Week Three: Honest Evaluation
In your final week, run a rigorous evaluation on your held-out test set. This is the moment of truth—is your hypothesis supported or not?
Document everything:
- Overall accuracy and other metrics
- Performance breakdown by category or input type
- Common error patterns
- Comparison to baseline
- Estimate of what production-level performance might require
Interpreting Results
Here’s where many POCs go wrong. The temptation is to spin marginal results as success to justify continued investment. Resist this.
Clear success: The model exceeds your target metrics on the held-out test set. Errors are understandable and edge cases, not systematic failures. The path to production, while not trivial, seems manageable.
Partial success: The model shows promise but doesn’t hit targets. You’ve learned that the problem is tractable, but there are specific challenges to address—maybe a subset of inputs that need special handling, or a need for more training data.
Failure: The model doesn’t work well enough, and you can see why. Maybe the problem requires reasoning the model can’t do, or the data is too noisy, or the task is more ambiguous than you realized. This is a legitimate and valuable result. You’ve saved yourself from a much more expensive failure.
Ambiguous results: You’re not sure what to conclude. This usually means your evaluation wasn’t set up well. Clarify your metrics and run again.
Be honest in your assessment. The point of a POC is to learn the truth, not to confirm what you hoped.
What Comes Next
A successful POC isn’t the end—it’s permission to continue with better information.
If your POC succeeded, your next steps are:
- Define the gap between POC and production (scale, reliability, latency, cost)
- Plan the engineering work to close that gap
- Design the human workflow that will surround the AI system
- Build with realistic expectations based on POC learnings
If your POC showed partial success, decide whether to:
- Run another POC iteration addressing the identified gaps
- Reduce scope to the parts that worked well
- Revisit whether AI is the right approach
If your POC failed, that’s genuinely useful. You now know that this specific approach to this specific problem doesn’t work. Document what you learned and move on.
Common POC Mistakes
Goalpost moving. Defining success vaguely, then declaring victory when results come in. Set targets before you run the experiment.
Demo-driven development. Building impressive demos instead of rigorous evaluations. A demo shows the best case; an evaluation shows the typical case.
Ignoring costs. A POC that uses GPT-4o for everything might work great, but production costs could be prohibitive. At least estimate what production economics would look like. Our analysis of the hidden costs of AI projects can help you anticipate expenses beyond API calls.
Skipping error analysis. Looking only at aggregate metrics and not understanding the failure modes. The pattern of errors tells you more than the accuracy number.

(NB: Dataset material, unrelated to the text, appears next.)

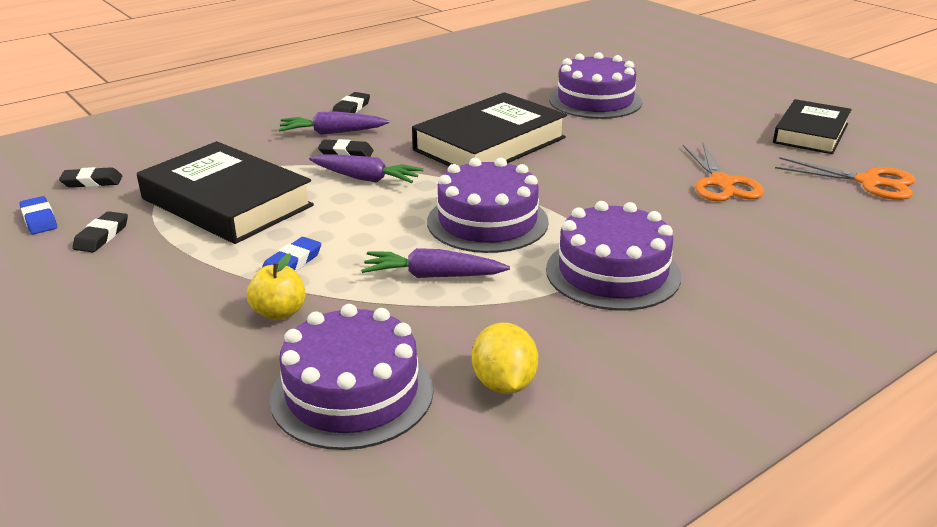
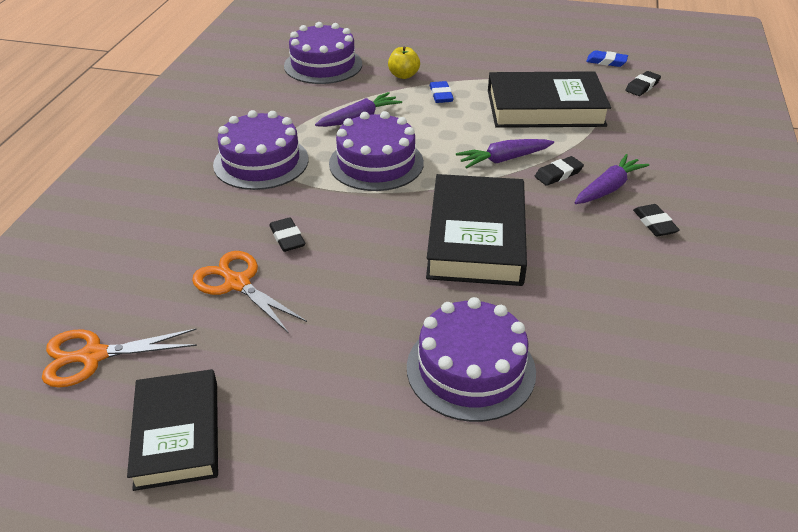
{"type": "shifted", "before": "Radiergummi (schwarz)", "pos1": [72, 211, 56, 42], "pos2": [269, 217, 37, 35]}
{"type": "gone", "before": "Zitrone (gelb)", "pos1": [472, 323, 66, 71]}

Over-investing. A POC that takes six months isn’t a POC—it’s a project. Keep it short enough that failure is acceptable.
The Value of Learning
The goal of a proof of concept isn’t to prove that AI is amazing. It’s to learn whether AI can solve your specific problem well enough to be worth serious investment.
That means designing for honest learning, not for impressive demos. It means setting clear success criteria and being willing to accept failure. And it means keeping scope tight enough that you can iterate quickly and make decisions with real data.
The organizations that succeed with AI are the ones that experiment systematically. They run many small POCs, learn quickly, and double down on what works. Before committing resources, consider when AI makes sense for your business to ensure you’re pursuing the right opportunities. Start small, learn fast, and let your data—not your hopes—guide your decisions.